-- Source text follows --

Nine hours of closed-door Epstein testimony from the Clintons is now public—forcing Washington to answer whether congressional oversight will finally apply to the political class.
Story Snapshot
- The House Oversight Committee released roughly nine hours of video from Bill and Hillary Clinton depositions tied to its Jeffrey Epstein investigation.
- Hillary Clinton testified Feb. 26, 2026 (about 4 hours 35 minutes) and Bill Clinton testified Feb. 27, 2026 (about 4 hours 33 minutes) in Chappaqua, New York.
- Both Clintons denied knowledge of Epstein’s crimes, while Bill acknowledged multiple flights on Epstein’s plane tied to Clinton Foundation-related travel.
- The videos show tense exchanges, including fallout from a leaked deposition photo and sharp questioning about Epstein-linked fundraising emails.
What the House Released—and Why It Matters
House Oversight Republicans released video Monday, March 2, 2026, showing depositions of former President Bill Clinton and former Secretary of State Hillary Clinton as part of the committee’s probe into Jeffrey Epstein’s network and activities. The depositions were conducted behind closed doors in Chappaqua, New York, and total roughly nine hours of footage. Transcripts were not yet the centerpiece of coverage, meaning viewers are largely judging tone, consistency, and specificity from the recordings themselves.
Committee Chairman James Comer has described the effort to secure testimony as lengthy, reflecting how difficult it can be for Congress to pry information from high-powered figures. For conservative voters who have watched agencies and institutions dodge accountability for years, the significance is less about celebrity and more about process: Congress using subpoena power, forcing answers on the record, and letting the public see what lawmakers saw—even if the testimony includes denials rather than admissions.

-- Source text concluded --

Rewrite part of the passage on the Clinton Epstein depositions, putting "interviews" in place of "depositions". Start at the words "Story Snapshot" and end after "Clinton Foundation-related travel.". Work only from the passage on the Clinton Epstein depositions.

-- Supplied information follows --

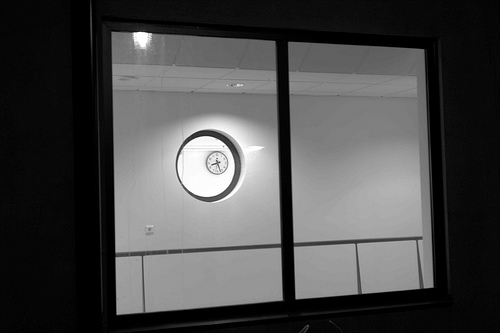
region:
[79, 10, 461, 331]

-- Supplied information concluded --

Solution
Story Snapshot
- The House Oversight Committee released roughly nine hours of video from Bill and Hillary Clinton interviews tied to its Jeffrey Epstein investigation.
- Hillary Clinton testified Feb. 26, 2026 (about 4 hours 35 minutes) and Bill Clinton testified Feb. 27, 2026 (about 4 hours 33 minutes) in Chappaqua, New York.
- Both Clintons denied knowledge of Epstein’s crimes, while Bill acknowledged multiple flights on Epstein’s plane tied to Clinton Foundation-related travel.